__PROBLEM__: Output must consist only of the lines of the material below from the one with "Chest CT, one" through the one with "- hepatic veins: bounding", each reproduced exactly; no pictures belong in it.

__INFORMATION GIVEN__:
§

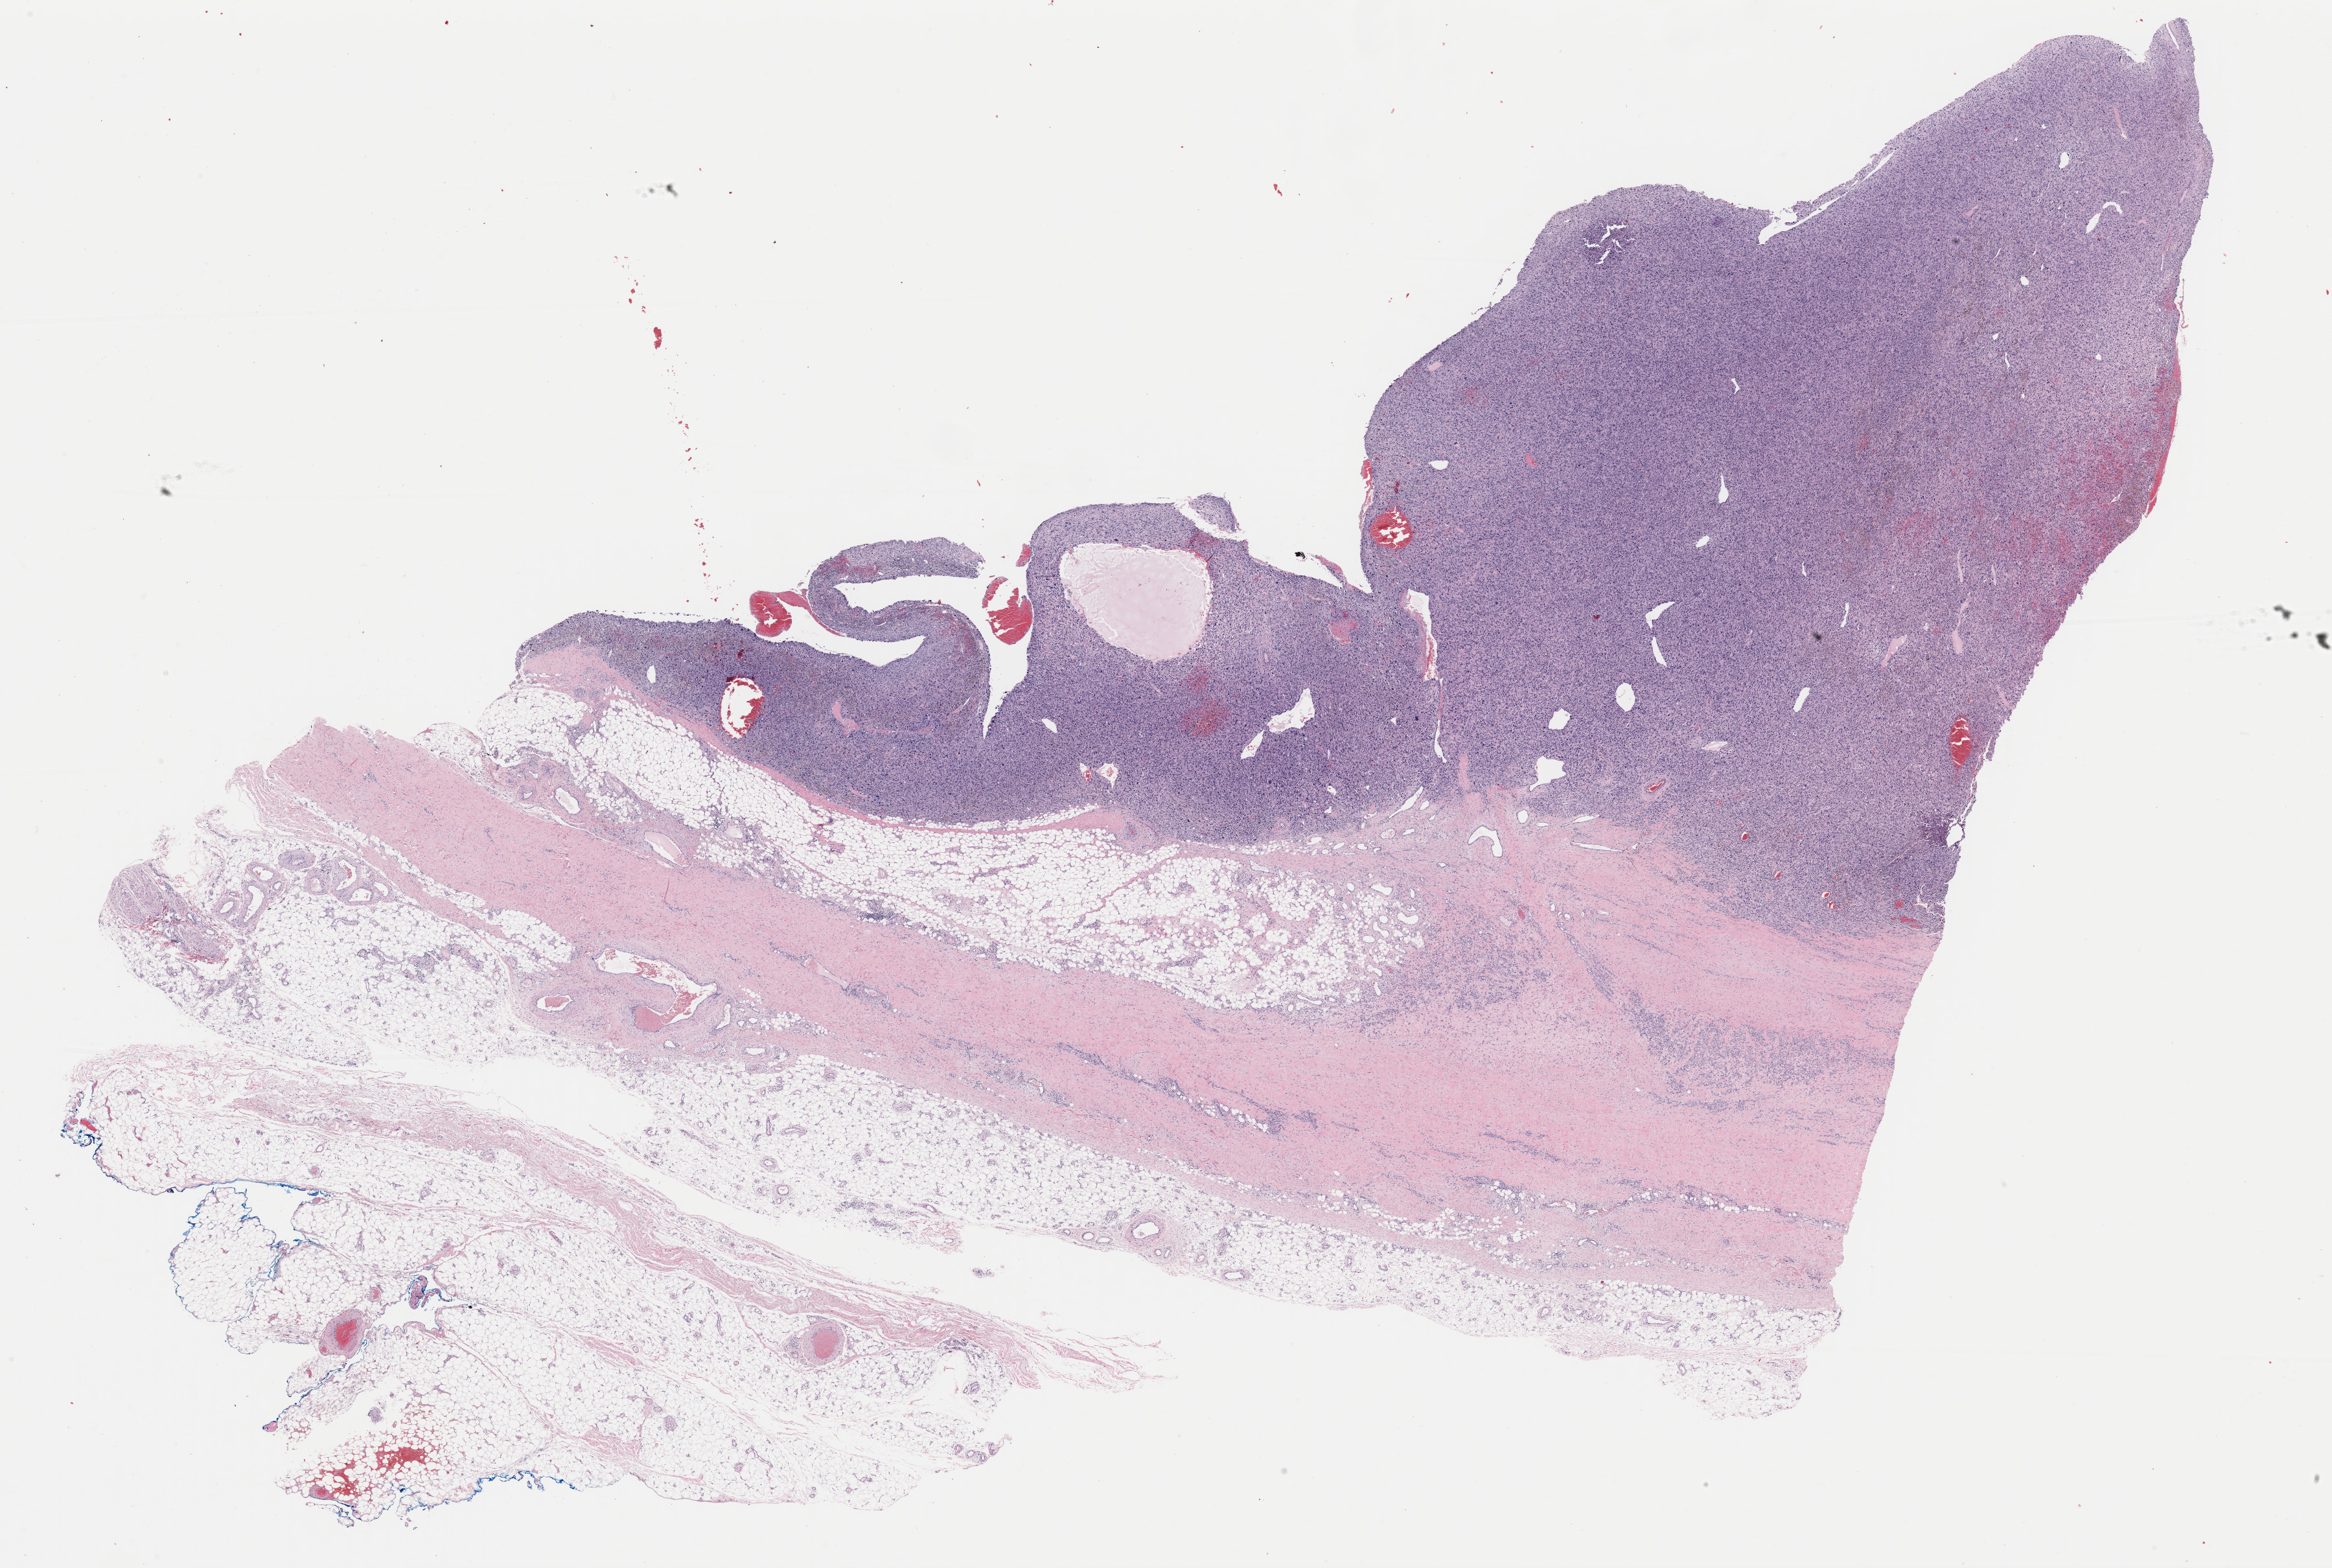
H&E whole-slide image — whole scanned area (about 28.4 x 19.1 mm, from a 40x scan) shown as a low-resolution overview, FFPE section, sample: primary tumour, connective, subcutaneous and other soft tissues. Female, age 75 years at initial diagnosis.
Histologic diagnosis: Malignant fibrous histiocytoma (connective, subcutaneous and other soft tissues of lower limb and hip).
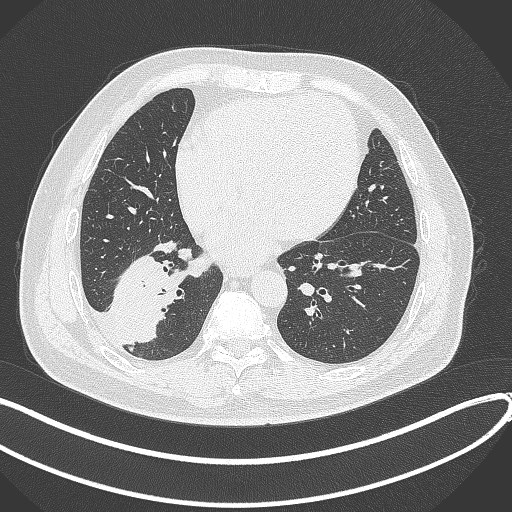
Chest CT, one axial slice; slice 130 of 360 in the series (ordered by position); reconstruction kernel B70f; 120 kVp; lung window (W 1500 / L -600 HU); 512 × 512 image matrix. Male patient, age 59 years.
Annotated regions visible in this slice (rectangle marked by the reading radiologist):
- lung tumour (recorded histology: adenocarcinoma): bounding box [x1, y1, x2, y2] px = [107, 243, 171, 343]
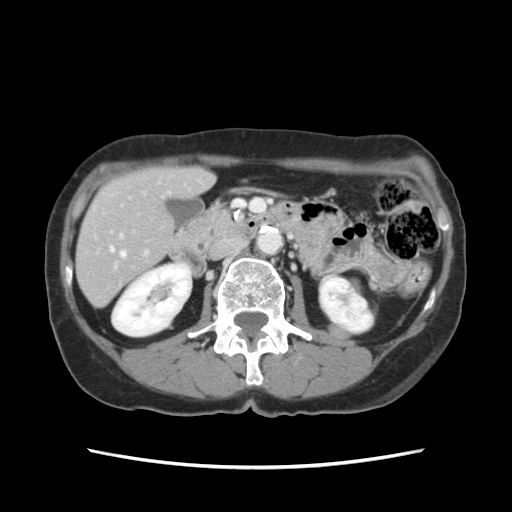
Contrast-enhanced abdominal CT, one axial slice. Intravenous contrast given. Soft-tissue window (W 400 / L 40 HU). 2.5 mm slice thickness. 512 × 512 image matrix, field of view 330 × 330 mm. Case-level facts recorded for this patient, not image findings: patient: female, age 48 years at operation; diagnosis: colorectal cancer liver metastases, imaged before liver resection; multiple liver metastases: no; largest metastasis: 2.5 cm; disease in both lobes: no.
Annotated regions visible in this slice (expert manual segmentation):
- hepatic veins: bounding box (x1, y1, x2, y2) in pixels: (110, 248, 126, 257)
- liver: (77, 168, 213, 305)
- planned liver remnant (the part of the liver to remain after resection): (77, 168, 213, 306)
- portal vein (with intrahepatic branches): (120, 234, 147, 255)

§

__SOLUTION TO THIS TASK__:
Chest CT, one axial slice; slice 130 of 360 in the series (ordered by position); reconstruction kernel B70f; 120 kVp; lung window (W 1500 / L -600 HU); 512 × 512 image matrix. Male patient, age 59 years.
Annotated regions visible in this slice (rectangle marked by the reading radiologist):
- lung tumour (recorded histology: adenocarcinoma): bounding box [x1, y1, x2, y2] px = [107, 243, 171, 343]
Contrast-enhanced abdominal CT, one axial slice. Intravenous contrast given. Soft-tissue window (W 400 / L 40 HU). 2.5 mm slice thickness. 512 × 512 image matrix, field of view 330 × 330 mm. Case-level facts recorded for this patient, not image findings: patient: female, age 48 years at operation; diagnosis: colorectal cancer liver metastases, imaged before liver resection; multiple liver metastases: no; largest metastasis: 2.5 cm; disease in both lobes: no.
Annotated regions visible in this slice (expert manual segmentation):
- hepatic veins: bounding box (x1, y1, x2, y2) in pixels: (110, 248, 126, 257)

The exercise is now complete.